CFEngine has been carefully designed to support agile operations for the long term, by investing in knowledge management, speed and efficiency.

Footnotes

[1] Capacity is often loosely referred to as `bandwidth' because of its connection to signal propagation in communication science, but this is not strictly correct, as bandwidth refers to parallel channels.

[2] For example, for a single coding frequency, the capacity of a communications channel is measured in bits per second, and the bandwidth is the number multiplied by the number of parallel frequencies.

[3] If available speed matches need, and we have the capability to make all required changes, then we can claim exactly 100% agility. If we have less than required, then we get a smaller number, and if we have excess speed or changeability then we can even claim a super-efficiency.

[4] In the 20th century, science learned that there is no such thing as determinism – the idea that you can guarantee an outcome absolutely. If you still think in such terms, you will be quickly disappointed. The best we can accomplish is to maximize the likelihood of a predictable result, relative to the kind of environment in which we work.

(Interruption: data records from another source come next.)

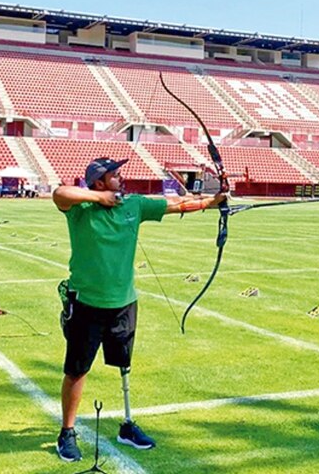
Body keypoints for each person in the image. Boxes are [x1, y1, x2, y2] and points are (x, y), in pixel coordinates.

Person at [52, 157, 225, 463]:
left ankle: (127, 426)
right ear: (99, 182)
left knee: (123, 364)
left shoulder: (133, 205)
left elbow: (175, 204)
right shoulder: (81, 210)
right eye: (114, 175)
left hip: (123, 302)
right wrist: (99, 198)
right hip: (87, 302)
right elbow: (59, 194)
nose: (121, 177)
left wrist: (213, 201)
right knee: (77, 371)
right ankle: (66, 432)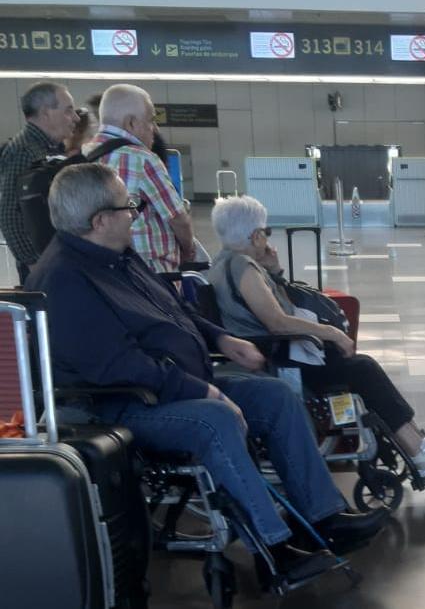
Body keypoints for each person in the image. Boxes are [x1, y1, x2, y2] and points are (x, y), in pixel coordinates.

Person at [26, 163, 386, 583]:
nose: (136, 214)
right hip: (124, 405)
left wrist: (219, 338)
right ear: (100, 221)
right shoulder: (64, 280)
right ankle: (275, 551)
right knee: (214, 422)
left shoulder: (118, 257)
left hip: (178, 385)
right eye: (129, 207)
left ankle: (324, 518)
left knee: (276, 397)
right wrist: (201, 390)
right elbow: (118, 366)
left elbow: (174, 311)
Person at [207, 196, 425, 479]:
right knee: (362, 369)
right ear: (256, 235)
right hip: (279, 358)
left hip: (275, 353)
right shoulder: (243, 267)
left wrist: (275, 272)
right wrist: (331, 332)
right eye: (266, 232)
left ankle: (418, 438)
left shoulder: (222, 263)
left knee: (360, 365)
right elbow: (277, 322)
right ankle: (419, 451)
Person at [86, 84, 194, 273]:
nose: (155, 128)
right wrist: (188, 250)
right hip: (151, 274)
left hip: (102, 271)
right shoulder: (143, 159)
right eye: (151, 120)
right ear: (131, 123)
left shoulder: (82, 155)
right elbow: (178, 218)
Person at [0, 81, 79, 282]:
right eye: (68, 110)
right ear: (46, 113)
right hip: (43, 266)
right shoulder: (25, 152)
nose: (75, 118)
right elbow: (10, 214)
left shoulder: (47, 149)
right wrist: (36, 264)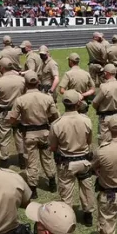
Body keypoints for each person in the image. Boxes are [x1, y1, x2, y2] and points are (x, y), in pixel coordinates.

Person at [8, 70, 60, 198]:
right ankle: (52, 182)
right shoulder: (47, 98)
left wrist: (19, 124)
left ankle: (33, 189)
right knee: (47, 158)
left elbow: (12, 119)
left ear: (25, 84)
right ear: (38, 83)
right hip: (45, 133)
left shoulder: (20, 100)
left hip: (29, 134)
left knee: (32, 161)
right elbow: (55, 116)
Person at [49, 90, 96, 226]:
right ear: (78, 103)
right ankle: (88, 215)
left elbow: (52, 147)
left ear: (64, 104)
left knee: (66, 191)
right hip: (84, 161)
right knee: (86, 188)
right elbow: (89, 141)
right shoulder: (86, 121)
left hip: (66, 163)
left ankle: (66, 218)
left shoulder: (57, 124)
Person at [0, 58, 26, 168]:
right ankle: (22, 160)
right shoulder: (22, 80)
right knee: (20, 136)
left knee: (4, 138)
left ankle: (5, 162)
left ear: (2, 68)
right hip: (19, 112)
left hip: (4, 113)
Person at [92, 64, 117, 143]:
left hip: (105, 118)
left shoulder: (104, 87)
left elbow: (95, 103)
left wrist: (98, 108)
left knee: (104, 142)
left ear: (106, 73)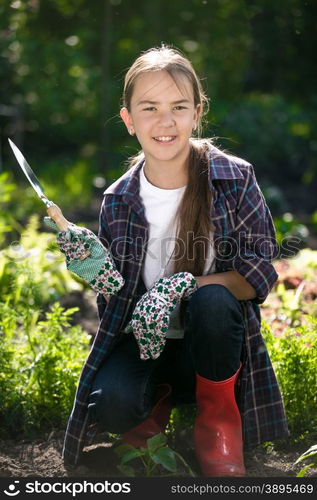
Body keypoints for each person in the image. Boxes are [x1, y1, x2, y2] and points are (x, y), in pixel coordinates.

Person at [53, 45, 289, 476]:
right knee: (111, 404)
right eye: (149, 108)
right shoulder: (118, 199)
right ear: (128, 120)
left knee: (214, 301)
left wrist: (183, 285)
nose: (165, 122)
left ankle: (218, 429)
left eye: (179, 107)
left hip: (214, 349)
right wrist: (95, 268)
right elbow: (119, 299)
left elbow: (259, 274)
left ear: (197, 113)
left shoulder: (234, 178)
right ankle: (155, 405)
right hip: (148, 346)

[5] In some other configuration software, assumptions are hard-coded into the tools themselves, making the outcome undocumented.

[6] Other systems that claim to be deterministic simply stop with error messages. What is the correct behaviour? Clearly, this is a subjective choice. The important thing is that your system for change behaves in a predictable way.

[7] Two related concepts that are frequently referred to are the classic reliability measures: Mean Time Before Failure (MTBF) or proactive health and Mean Time To Repair (MTTR), speed of recovery: (i) If we are proactive or quick at recovering from minor problems, larger outages can be avoided. Recovery agility plays a role in avoiding cascade failure.

(ii) If the time to repair is long, or the repair is inaccurate, this could result if more widespread problems. Inaccurate change or repair often leads to attempts to `roll-back', causing further problems.

[8] See http://www.cfengine.com/blog/sysadmin-3.0-and-the-third-wave

[9] Service promises, as described here, were introduced into version 3.3.0 of CFEngine in 2012.

[10] All good magic stories begin like this.

[11] Perhaps not just in the past. We are emerging from an industrial era of management where mass producing everything the same was the cheapest approach to scaling up services. However, today personal freedom demands variety and will not tolerate such oversimplification.